» **Job item**: Swap every occurrence of "AWS Lambda" in the material below for "Google Cloud Functions", and reproduce the rest unchanged.

» **Information given**:
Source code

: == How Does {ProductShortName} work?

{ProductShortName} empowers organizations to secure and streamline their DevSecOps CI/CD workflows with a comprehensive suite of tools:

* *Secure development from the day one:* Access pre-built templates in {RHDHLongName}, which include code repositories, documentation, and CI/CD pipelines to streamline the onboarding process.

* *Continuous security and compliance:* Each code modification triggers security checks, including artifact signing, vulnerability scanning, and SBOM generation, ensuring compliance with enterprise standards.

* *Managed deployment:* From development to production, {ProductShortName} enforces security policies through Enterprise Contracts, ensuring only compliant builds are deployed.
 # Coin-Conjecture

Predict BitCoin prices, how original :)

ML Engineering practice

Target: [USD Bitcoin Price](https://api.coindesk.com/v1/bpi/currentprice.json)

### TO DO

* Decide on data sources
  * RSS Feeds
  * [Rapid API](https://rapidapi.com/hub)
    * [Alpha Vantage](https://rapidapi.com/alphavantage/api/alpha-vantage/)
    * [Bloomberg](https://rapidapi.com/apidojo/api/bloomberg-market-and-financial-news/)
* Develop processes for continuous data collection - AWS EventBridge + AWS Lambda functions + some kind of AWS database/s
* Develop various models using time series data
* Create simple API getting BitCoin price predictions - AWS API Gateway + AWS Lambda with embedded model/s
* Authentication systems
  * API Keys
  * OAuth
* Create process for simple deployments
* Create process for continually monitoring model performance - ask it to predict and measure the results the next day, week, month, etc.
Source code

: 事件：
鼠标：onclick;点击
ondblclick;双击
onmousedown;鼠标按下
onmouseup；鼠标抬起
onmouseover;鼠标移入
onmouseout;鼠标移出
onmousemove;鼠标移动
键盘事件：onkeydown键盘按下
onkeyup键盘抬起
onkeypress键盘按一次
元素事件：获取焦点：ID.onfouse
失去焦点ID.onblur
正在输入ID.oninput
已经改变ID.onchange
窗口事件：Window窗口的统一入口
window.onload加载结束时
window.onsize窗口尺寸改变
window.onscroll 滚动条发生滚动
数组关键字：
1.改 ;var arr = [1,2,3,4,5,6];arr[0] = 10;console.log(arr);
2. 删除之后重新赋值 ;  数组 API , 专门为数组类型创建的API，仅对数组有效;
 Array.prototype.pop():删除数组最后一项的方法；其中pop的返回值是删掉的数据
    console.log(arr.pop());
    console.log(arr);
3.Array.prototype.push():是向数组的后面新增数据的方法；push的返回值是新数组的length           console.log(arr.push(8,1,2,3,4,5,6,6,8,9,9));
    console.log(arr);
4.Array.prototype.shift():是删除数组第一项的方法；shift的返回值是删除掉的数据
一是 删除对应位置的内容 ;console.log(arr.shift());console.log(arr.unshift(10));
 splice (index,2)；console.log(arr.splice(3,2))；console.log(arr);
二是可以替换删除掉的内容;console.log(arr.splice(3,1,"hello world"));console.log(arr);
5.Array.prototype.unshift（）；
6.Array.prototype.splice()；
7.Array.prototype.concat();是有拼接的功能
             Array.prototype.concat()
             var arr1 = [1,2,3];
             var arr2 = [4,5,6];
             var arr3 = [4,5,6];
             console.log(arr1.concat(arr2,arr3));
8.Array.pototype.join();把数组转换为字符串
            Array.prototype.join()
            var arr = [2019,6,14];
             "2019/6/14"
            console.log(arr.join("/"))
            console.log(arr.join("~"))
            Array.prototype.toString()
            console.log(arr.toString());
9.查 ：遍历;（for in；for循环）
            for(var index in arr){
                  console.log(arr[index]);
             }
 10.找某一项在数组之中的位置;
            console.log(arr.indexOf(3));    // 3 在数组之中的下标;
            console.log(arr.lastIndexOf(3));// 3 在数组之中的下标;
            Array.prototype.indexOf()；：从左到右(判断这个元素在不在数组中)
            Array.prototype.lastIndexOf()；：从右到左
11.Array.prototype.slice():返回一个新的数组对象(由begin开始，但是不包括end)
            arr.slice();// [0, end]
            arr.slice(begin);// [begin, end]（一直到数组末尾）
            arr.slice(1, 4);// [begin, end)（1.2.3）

» **Written solution**:
Source code

: == How Does {ProductShortName} work?

{ProductShortName} empowers organizations to secure and streamline their DevSecOps CI/CD workflows with a comprehensive suite of tools:

* *Secure development from the day one:* Access pre-built templates in {RHDHLongName}, which include code repositories, documentation, and CI/CD pipelines to streamline the onboarding process.

* *Continuous security and compliance:* Each code modification triggers security checks, including artifact signing, vulnerability scanning, and SBOM generation, ensuring compliance with enterprise standards.

* *Managed deployment:* From development to production, {ProductShortName} enforces security policies through Enterprise Contracts, ensuring only compliant builds are deployed.
 # Coin-Conjecture

Predict BitCoin prices, how original :)

ML Engineering practice

Target: [USD Bitcoin Price](https://api.coindesk.com/v1/bpi/currentprice.json)

### TO DO

* Decide on data sources
  * RSS Feeds
  * [Rapid API](https://rapidapi.com/hub)
    * [Alpha Vantage](https://rapidapi.com/alphavantage/api/alpha-vantage/)
    * [Bloomberg](https://rapidapi.com/apidojo/api/bloomberg-market-and-financial-news/)
* Develop processes for continuous data collection - AWS EventBridge + Google Cloud Functions functions + some kind of AWS database/s
* Develop various models using time series data
* Create simple API getting BitCoin price predictions - AWS API Gateway + Google Cloud Functions with embedded model/s
* Authentication systems
  * API Keys
  * OAuth
* Create process for simple deployments
* Create process for continually monitoring model performance - ask it to predict and measure the results the next day, week, month, etc.
Source code

: 事件：
鼠标：onclick;点击
ondblclick;双击
onmousedown;鼠标按下
onmouseup；鼠标抬起
onmouseover;鼠标移入
onmouseout;鼠标移出
onmousemove;鼠标移动
键盘事件：onkeydown键盘按下
onkeyup键盘抬起
onkeypress键盘按一次
元素事件：获取焦点：ID.onfouse
失去焦点ID.onblur
正在输入ID.oninput
已经改变ID.onchange
窗口事件：Window窗口的统一入口
window.onload加载结束时
window.onsize窗口尺寸改变
window.onscroll 滚动条发生滚动
数组关键字：
1.改 ;var arr = [1,2,3,4,5,6];arr[0] = 10;console.log(arr);
2. 删除之后重新赋值 ;  数组 API , 专门为数组类型创建的API，仅对数组有效;
 Array.prototype.pop():删除数组最后一项的方法；其中pop的返回值是删掉的数据
    console.log(arr.pop());
    console.log(arr);
3.Array.prototype.push():是向数组的后面新增数据的方法；push的返回值是新数组的length           console.log(arr.push(8,1,2,3,4,5,6,6,8,9,9));
    console.log(arr);
4.Array.prototype.shift():是删除数组第一项的方法；shift的返回值是删除掉的数据
一是 删除对应位置的内容 ;console.log(arr.shift());console.log(arr.unshift(10));
 splice (index,2)；console.log(arr.splice(3,2))；console.log(arr);
二是可以替换删除掉的内容;console.log(arr.splice(3,1,"hello world"));console.log(arr);
5.Array.prototype.unshift（）；
6.Array.prototype.splice()；
7.Array.prototype.concat();是有拼接的功能
             Array.prototype.concat()
             var arr1 = [1,2,3];
             var arr2 = [4,5,6];
             var arr3 = [4,5,6];
             console.log(arr1.concat(arr2,arr3));
8.Array.pototype.join();把数组转换为字符串
            Array.prototype.join()
            var arr = [2019,6,14];
             "2019/6/14"
            console.log(arr.join("/"))
            console.log(arr.join("~"))
            Array.prototype.toString()
            console.log(arr.toString());
9.查 ：遍历;（for in；for循环）
            for(var index in arr){
                  console.log(arr[index]);
             }
 10.找某一项在数组之中的位置;
            console.log(arr.indexOf(3));    // 3 在数组之中的下标;
            console.log(arr.lastIndexOf(3));// 3 在数组之中的下标;
            Array.prototype.indexOf()；：从左到右(判断这个元素在不在数组中)
            Array.prototype.lastIndexOf()；：从右到左
11.Array.prototype.slice():返回一个新的数组对象(由begin开始，但是不包括end)
            arr.slice();// [0, end]
            arr.slice(begin);// [begin, end]（一直到数组末尾）
            arr.slice(1, 4);// [begin, end)（1.2.3）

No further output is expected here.